Enter crude oil exports. Isakower:
“Much of the U.S. refining system is optimized to run the heavier crudes, and we’ve made significant investments in the refining sector to run those heavier crudes. With all the additional production of light sweet in the United States – and that’s really where virtually all of the growth in U.S. production is coming from. It’s coming from places like the Bakken, where it’s light-sweet crude – our refining system isn’t optimized for that. What exports allows us to do is to run the crudes that are lower priced and what our refiners are optimized to run while we can export the higher valued light sweet crude and put that on the world market. That trade enables us to increase the economic value of the production here in the United States.”
Key is removing crude oil export barriers that are four decades old, recognizing that they were erected when the U.S. found itself in a period of energy scarcity. Today, as Isakower pointed out, the U.S. is producing 50 percent more oil than it did in 2008. The International Energy Agency projects the U.S. will pass Saudi Arabia and Russia in crude oil production – two years earlier than its previous projection. Isakower:
“This is a new era for American energy, but our energy trade policies are stuck in the 1970s. The U.S. and China are the only major oil producers in the world that don’t export a significant amount of crude. It’s time to unlock the benefits of trade for U.S. consumers and further strengthen our position as a global energy superpower.”
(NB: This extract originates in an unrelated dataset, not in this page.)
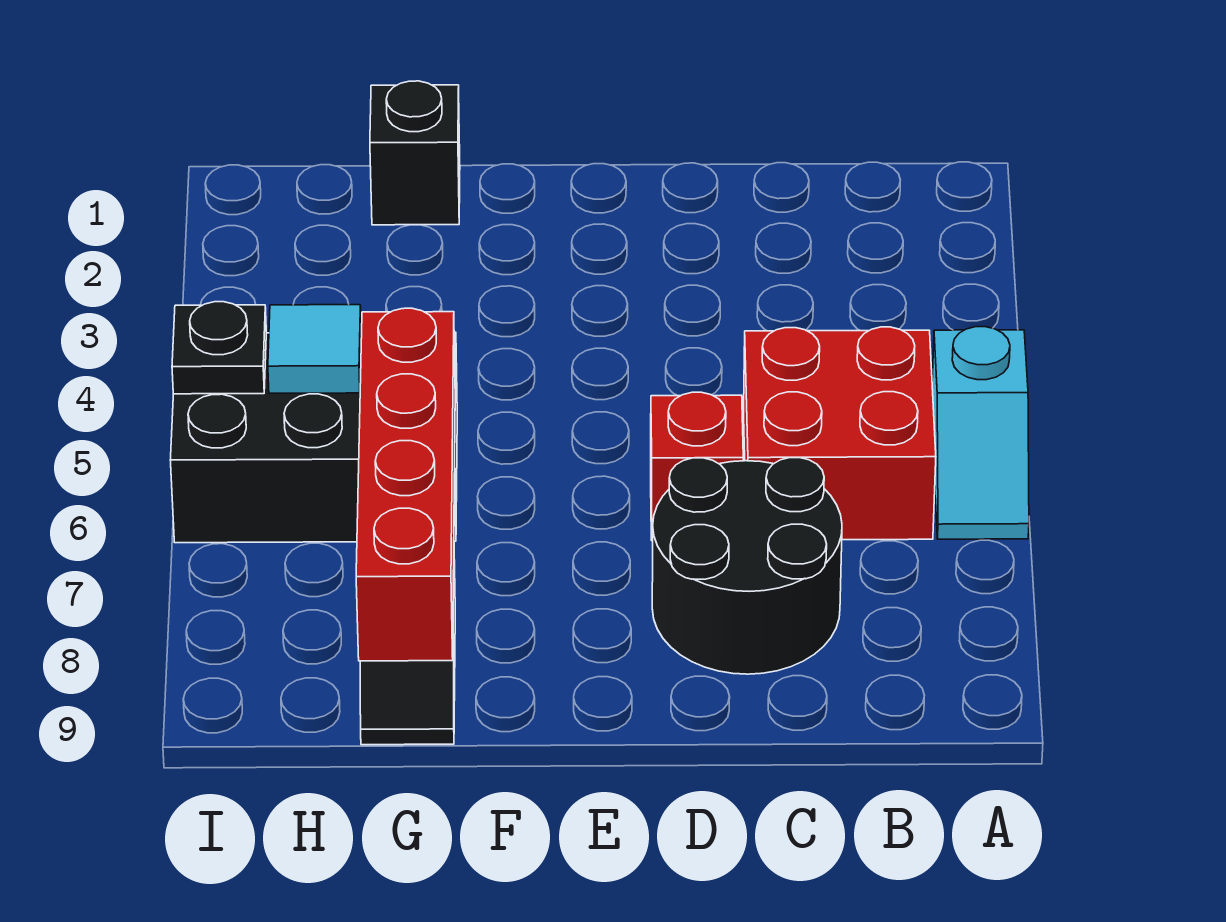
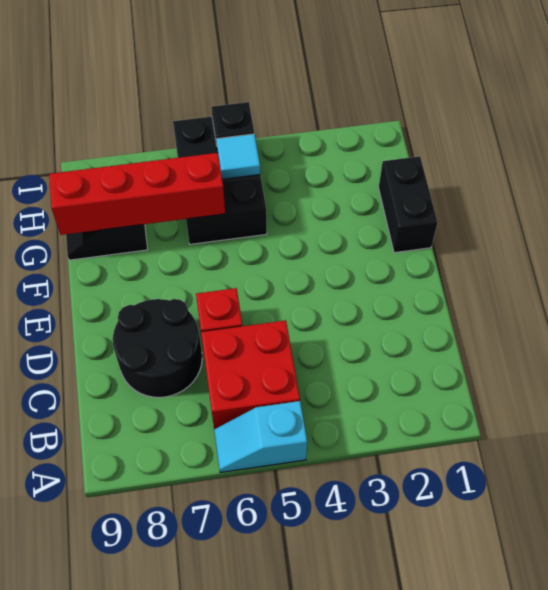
black 1x1 brick [370,81,460,225] -> black 1x2 brick [379,156,438,253]

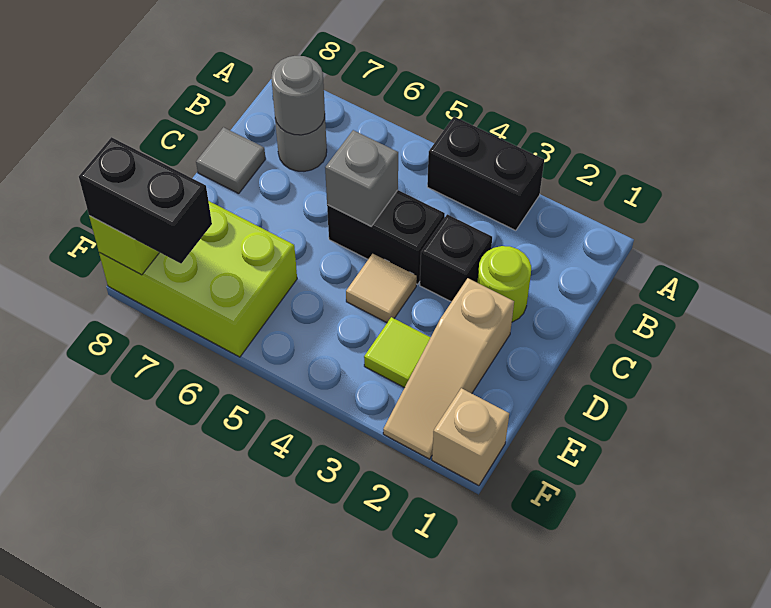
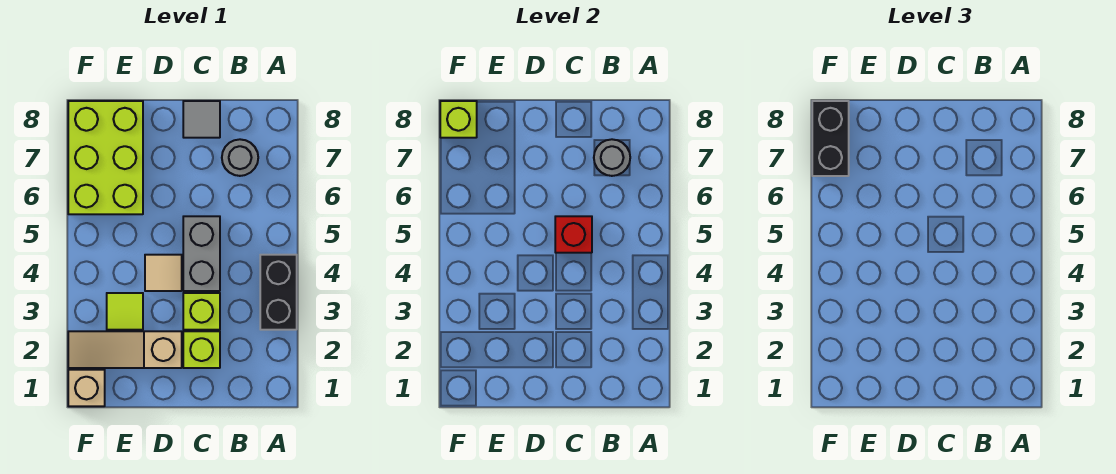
lime 1x1 round brick [477,246,531,322] -> lime 1x1 brick [183,331,220,368]
black 1x1 brick [420,214,492,302] -> lime 1x1 brick [183,293,220,330]
black 1x2 brick [327,190,445,284] -> grey 1x2 brick [183,216,220,291]
grey 1x1 brick [325,130,398,226] -> red 1x1 brick [555,216,592,253]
Isakower said the ICF study corrects misperceptions about the energy market, oft repeated by free trade critics:
“Consumers don’t buy crude oil. They buy fuel. And the prices of refined products – like gasoline – are set by a global market. A temporary glut of oil in one region doesn’t significantly lower consumer costs, because gasoline is eligible for trade after the oil is refined. And, in the long-run, any oversupply of unrefined crude may create a disincentive to produce more energy here at home. But if oil can flow to the global market, then you begin to see higher global supplies, more production, and consumer-level benefits – as well as more American jobs.”
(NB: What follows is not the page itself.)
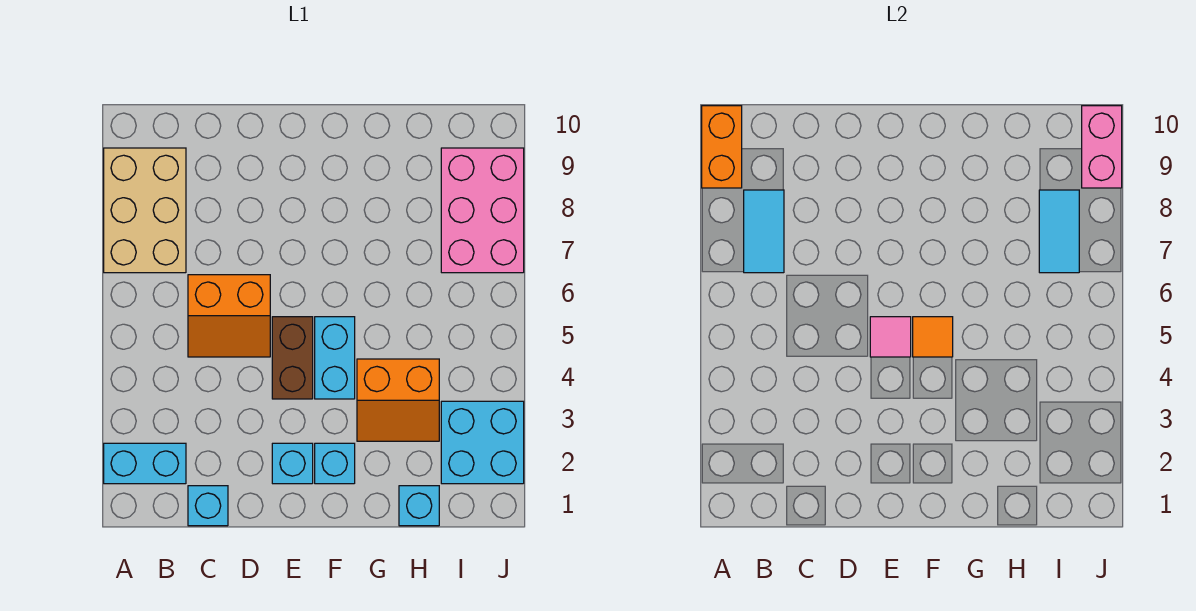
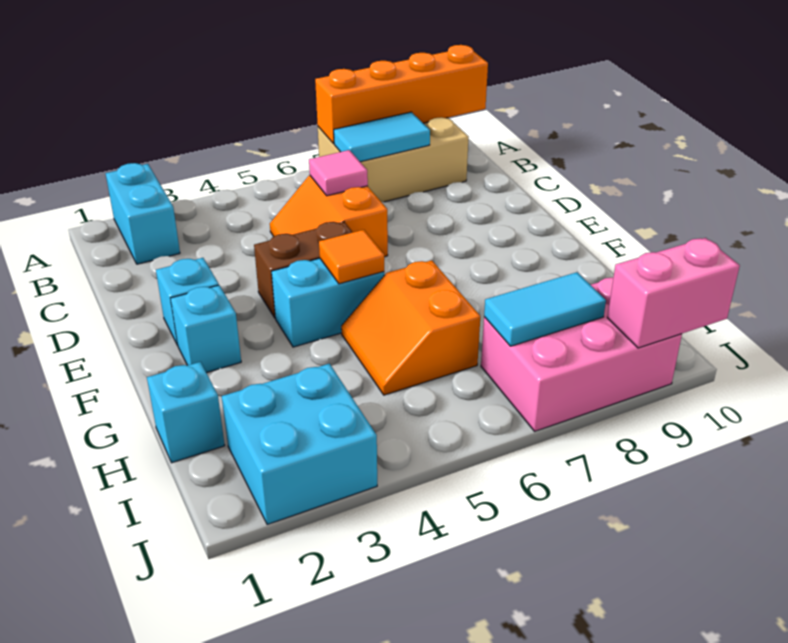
orange 1x2 brick [702,106,742,188] -> orange 1x4 brick [315,45,488,144]
cyan 1x1 brick [188,486,228,526] -> none
pink 1x1 tile [870,317,911,357] -> pink 1x1 tile moved to [309,150,368,196]
orange 2x2 slope [357,359,439,441] -> orange 2x2 slope moved to [341,260,480,395]

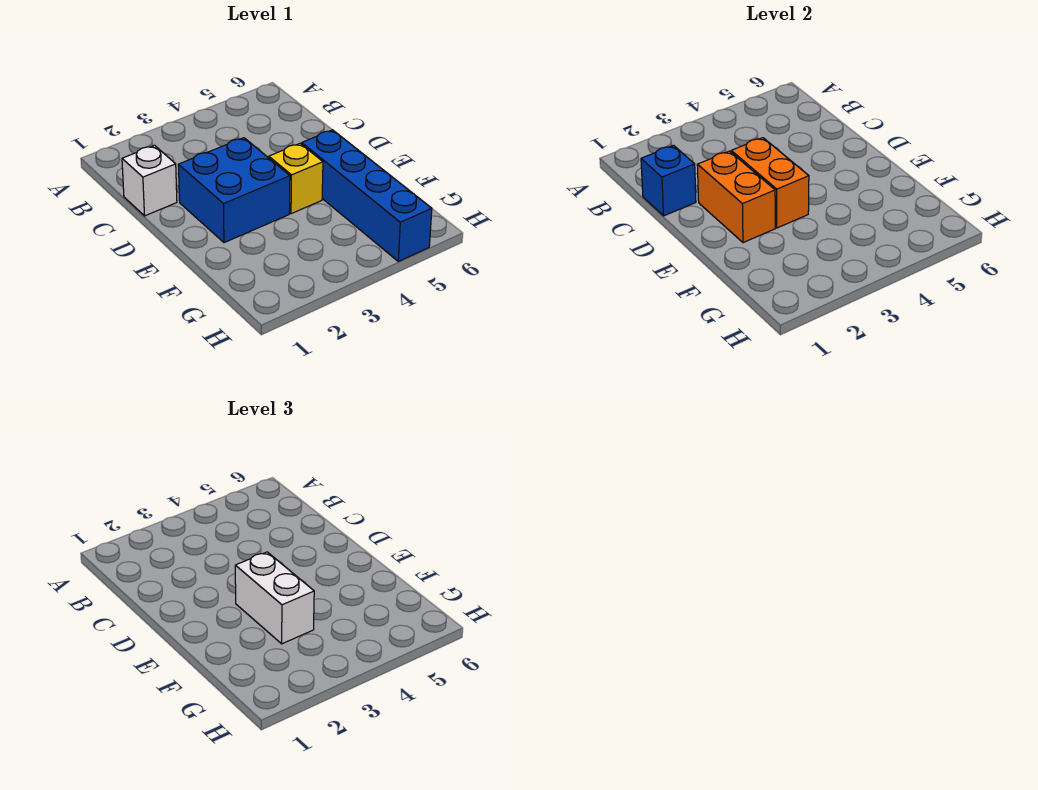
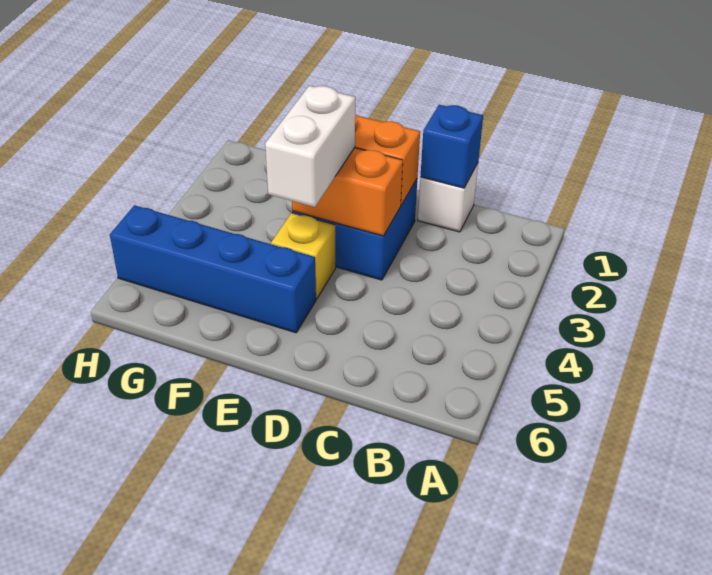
white 1x2 brick [235,552,314,644] -> white 1x2 brick turned to [265,86,355,207]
The ICF study details how crude exports would help the U.S. economically, and greater economic strength has strategic impacts as well. Gen. Martin Dempsey, chairman of the Joint Chiefs, recently told Congress:
“An energy independent and net exporter of energy as a nation has the potential to change the security environment around the world – notably in Europe and the Middle East. And so, as we look at our strategies for the future I think we’ve got to pay more and particular attention to energy as an instrument of national power, because it will very soon in the next few years potentially become one of our more prominent tools.”
It’s a compelling case for policy change, one that makes economic sense, one that will strengthen the United States in the world – helping America’s allies, expanding our influence and strengthening the global energy market against future disruptions.
About The Author
Mark Green joined API after a career in newspaper journalism, including 16 years as national editorial writer for The Oklahoman in the paper’s Washington bureau. Previously, Mark was a reporter, copy editor and sports editor at an assortment of newspapers. He earned his journalism degree from the University of Oklahoma and master’s in journalism and public affairs from American University. He and his wife Pamela have two grown children and six grandchildren.